Rising CPI signals less leeway for monetary easing

By Zhang Ming Source:Global Times Published: 2018/8/26 21:38:40

Illustration: Xia Qing/GT


China's consumer price index (CPI) jumped 2.9 percent year-on-year in February, accelerating to its fastest pace since December 2013. The consumer inflation reading fell below 2 percent between April and June before rising to 2.1 percent in July. The CPI on a monthly basis also returned to positive territory in July after posting negative growth from March to June.

With China's economic growth now facing downward pressure, is it possible that its consumer inflation might go against the stream and expose the economy to rising stagflation pressures? The answer is a big yes.

It is estimated that between the second half and next year, the median CPI will rise 2.2-2.3 percent year-on-year, driven by food, energy prices and import costs, and the CPI may climb to 3 percent in some months during the period. This would compare with a median reading of 1.7-1.8 percent between July 2016 and June 2017.

Analyzing trends in China's CPI data habitually involves reading into food prices, import prices and money supply growth. In the coming months, food prices and import costs are likely to push up consumer inflation while money supply growth would continue to weigh on CPI growth.

Since February 2017, food prices, specifically pork prices, have maintained downward pressure on the CPI. Pork prices were on a negative year-on-year trend streak for 18 months between February 2017 and this July. History shows that there is a major chance of pork prices regaining growth momentum.

In addition, food prices might be pushed up by two significant factors. The unusually hot summer in the Northern Hemisphere seems to have affected the agriculture and livestock sectors. Besides, escalating trade tensions between China and the US might increase import prices of US farm products such as soybeans as a result of higher tariffs, eventually leading to higher food prices in China. It is likely that food prices, especially pork prices, would make a rebound on a yearly basis for the remainder of the year, serving as a major driver of rising inflation.

It's also the case that the import price index and producer price inflation have long been positively correlated with CPI gains, and the import price index tends to see larger fluctuations than producer price inflation, which in turn usually displays greater fluctuations than CPI growth.

China's producer price index (PPI) rose 7.8 percent year-on-year in February 2017 and then slipped to 3.1 percent in March before trending upward in the four months to July. The PPI rise was 4.6 percent in July.
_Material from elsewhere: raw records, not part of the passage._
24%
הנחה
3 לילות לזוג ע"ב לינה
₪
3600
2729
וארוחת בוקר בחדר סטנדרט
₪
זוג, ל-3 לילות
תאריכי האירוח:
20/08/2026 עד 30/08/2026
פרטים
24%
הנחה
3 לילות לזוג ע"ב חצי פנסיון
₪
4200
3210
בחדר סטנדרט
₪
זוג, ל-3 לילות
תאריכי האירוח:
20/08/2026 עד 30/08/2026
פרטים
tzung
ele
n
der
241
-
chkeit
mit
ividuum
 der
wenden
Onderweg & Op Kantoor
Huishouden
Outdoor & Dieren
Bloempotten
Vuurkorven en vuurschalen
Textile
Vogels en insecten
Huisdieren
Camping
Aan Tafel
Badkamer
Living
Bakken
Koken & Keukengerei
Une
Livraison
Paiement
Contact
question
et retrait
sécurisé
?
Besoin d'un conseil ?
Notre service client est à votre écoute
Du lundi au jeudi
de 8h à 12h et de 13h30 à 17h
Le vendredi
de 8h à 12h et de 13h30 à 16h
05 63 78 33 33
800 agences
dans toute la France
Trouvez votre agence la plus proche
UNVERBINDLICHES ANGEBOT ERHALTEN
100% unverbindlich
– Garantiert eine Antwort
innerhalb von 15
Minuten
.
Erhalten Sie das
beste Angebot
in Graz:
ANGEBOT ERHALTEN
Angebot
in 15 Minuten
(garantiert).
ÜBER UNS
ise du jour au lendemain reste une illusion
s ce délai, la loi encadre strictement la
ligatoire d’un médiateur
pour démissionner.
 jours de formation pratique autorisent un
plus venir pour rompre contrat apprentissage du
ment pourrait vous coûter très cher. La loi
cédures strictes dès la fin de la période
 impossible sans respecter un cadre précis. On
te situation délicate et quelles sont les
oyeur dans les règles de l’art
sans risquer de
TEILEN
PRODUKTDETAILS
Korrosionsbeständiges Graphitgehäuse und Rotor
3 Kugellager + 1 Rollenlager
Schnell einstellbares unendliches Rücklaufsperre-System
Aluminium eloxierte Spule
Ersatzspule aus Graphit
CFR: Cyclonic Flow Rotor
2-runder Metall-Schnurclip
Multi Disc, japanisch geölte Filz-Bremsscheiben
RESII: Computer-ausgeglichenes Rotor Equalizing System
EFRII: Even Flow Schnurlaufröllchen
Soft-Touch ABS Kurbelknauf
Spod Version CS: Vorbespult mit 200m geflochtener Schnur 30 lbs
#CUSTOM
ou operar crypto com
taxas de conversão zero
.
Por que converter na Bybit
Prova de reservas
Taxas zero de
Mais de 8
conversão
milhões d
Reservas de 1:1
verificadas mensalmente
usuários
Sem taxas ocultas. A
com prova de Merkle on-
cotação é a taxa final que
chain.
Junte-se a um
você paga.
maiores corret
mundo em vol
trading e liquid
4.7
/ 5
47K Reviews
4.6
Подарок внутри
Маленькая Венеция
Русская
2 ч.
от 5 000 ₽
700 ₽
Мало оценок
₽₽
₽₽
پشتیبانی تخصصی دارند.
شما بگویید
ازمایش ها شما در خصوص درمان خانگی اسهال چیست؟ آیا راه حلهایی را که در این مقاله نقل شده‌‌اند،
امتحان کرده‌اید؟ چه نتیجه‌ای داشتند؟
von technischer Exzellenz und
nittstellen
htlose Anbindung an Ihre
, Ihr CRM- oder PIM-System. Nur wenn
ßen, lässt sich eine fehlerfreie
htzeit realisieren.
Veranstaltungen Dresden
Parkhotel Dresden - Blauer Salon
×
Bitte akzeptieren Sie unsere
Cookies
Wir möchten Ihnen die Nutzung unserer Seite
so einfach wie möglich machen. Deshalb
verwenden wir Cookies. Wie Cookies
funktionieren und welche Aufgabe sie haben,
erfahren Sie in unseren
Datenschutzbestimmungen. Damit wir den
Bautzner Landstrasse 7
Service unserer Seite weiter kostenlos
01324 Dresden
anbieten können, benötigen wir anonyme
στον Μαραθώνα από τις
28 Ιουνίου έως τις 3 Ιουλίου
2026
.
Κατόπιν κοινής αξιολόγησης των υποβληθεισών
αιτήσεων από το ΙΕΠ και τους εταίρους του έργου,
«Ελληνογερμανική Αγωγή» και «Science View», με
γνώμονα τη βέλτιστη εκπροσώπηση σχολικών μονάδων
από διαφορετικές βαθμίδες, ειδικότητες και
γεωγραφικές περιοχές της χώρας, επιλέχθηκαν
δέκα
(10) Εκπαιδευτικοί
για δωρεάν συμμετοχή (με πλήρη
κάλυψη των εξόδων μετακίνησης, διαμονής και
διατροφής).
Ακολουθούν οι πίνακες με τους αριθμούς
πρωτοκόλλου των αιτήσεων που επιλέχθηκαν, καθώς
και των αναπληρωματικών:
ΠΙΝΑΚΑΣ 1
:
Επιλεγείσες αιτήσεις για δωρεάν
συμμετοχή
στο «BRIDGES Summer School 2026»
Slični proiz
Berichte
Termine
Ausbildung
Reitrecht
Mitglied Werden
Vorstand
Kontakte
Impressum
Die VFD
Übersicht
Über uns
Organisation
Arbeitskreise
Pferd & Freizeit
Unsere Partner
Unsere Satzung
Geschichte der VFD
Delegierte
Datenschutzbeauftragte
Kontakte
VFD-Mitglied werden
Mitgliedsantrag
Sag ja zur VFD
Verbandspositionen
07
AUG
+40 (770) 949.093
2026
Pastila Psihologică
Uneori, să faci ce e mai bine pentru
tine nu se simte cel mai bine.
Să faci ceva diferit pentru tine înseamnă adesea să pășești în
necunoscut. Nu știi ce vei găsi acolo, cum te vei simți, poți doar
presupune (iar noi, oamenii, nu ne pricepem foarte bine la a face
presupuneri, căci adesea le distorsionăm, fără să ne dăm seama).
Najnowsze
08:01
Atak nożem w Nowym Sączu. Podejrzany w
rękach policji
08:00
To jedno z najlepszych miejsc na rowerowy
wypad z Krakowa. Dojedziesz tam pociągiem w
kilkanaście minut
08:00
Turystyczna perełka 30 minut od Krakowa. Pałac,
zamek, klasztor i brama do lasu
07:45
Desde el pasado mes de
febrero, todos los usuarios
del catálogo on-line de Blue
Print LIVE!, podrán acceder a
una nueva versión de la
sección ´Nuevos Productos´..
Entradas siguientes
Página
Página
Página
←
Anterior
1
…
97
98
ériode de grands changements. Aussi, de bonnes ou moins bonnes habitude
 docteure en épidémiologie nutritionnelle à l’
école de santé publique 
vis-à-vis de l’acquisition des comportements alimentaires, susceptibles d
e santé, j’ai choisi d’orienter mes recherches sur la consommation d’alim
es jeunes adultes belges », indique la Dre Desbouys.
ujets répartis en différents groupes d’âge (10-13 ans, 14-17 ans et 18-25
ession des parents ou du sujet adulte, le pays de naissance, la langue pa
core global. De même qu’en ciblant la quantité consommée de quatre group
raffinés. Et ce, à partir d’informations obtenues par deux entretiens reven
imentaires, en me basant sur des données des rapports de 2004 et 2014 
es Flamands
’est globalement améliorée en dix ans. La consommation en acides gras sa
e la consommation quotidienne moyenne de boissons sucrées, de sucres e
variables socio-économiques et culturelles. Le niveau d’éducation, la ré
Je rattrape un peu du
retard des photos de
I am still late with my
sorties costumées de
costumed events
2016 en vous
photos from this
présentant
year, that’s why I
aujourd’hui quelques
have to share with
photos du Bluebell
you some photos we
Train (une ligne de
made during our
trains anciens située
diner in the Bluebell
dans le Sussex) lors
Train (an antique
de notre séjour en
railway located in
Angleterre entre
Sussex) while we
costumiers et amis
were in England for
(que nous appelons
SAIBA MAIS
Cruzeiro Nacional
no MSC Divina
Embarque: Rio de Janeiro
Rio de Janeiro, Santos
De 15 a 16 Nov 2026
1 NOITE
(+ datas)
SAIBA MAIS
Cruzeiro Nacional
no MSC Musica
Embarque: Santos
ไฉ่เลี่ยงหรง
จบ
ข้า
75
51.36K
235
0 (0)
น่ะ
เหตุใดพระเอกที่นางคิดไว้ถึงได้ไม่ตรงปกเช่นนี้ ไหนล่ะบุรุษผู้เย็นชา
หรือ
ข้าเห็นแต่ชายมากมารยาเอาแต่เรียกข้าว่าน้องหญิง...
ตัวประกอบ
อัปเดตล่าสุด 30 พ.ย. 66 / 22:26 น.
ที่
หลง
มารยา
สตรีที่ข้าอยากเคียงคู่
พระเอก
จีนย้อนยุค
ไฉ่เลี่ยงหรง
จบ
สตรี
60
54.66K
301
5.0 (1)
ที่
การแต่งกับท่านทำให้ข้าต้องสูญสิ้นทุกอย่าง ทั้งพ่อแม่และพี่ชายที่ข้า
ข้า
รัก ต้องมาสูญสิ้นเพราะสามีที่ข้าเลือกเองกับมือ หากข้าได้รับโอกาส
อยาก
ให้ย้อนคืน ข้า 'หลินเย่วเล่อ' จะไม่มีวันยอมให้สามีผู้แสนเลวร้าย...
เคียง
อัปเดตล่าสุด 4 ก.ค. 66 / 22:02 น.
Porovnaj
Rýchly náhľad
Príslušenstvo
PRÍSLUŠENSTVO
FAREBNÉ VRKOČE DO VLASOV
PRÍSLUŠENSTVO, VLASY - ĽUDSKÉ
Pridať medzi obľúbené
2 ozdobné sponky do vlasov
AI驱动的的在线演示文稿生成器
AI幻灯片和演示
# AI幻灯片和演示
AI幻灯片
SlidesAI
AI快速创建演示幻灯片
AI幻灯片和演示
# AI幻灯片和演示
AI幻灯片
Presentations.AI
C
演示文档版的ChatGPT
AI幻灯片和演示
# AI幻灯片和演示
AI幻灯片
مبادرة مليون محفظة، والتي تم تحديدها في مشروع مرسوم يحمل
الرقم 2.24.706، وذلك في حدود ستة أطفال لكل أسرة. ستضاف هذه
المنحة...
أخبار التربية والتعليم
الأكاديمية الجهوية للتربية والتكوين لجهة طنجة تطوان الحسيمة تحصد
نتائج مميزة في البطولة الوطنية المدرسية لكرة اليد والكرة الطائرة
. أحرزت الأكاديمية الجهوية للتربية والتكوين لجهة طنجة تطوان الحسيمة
The rising PPI in recent months was obviously fueled by an increase in import prices. The recent rise in import prices was attributed to surging global crude oil prices.

For one thing, there are signs that geopolitical conflicts in the Middle East will keep escalating. If the US conflict with Iran intensifies to the extent that Iran tries to blockade the Strait of Hormuz, a vital oil chokepoint, the median oil price might continue going up. For another thing, the yuan has fallen by more than 7 percent versus the US dollar since April. The yuan's weakness will add to the cost of imported products.

Other than that, the Chinese government's macroeconomic policy changes, particularly plans to increase infrastructure investment in the central and western parts of the country, will also put upward pressure on the PPI and ultimately be partially passed on to CPI readings. 

Furthermore, there has historically been a positive correlation between the country's narrow M1 money supply and CPI growth, and changes in M1 growth have usually been present six to 12 months earlier than the changes in the CPI readings. Between February 2017 and June, China's M1 growth year-on-year fell to 6.6 percent from 21.4 percent. More importantly, M1 growth remained below growth in broad M2 money supply for a consecutive fifth month in June. This is believed to signal continued declines in economic growth. Falling M1 growth will suppress consumer inflation.

In conclusion, the median rate of CPI growth will trend upward, lifted by rising food, energy and import prices. This will cause stagflationary pressure on the economy, which is already slowing down. If consumer inflation picks up speed, it would indicate less leeway for the central bank to ease monetary policy.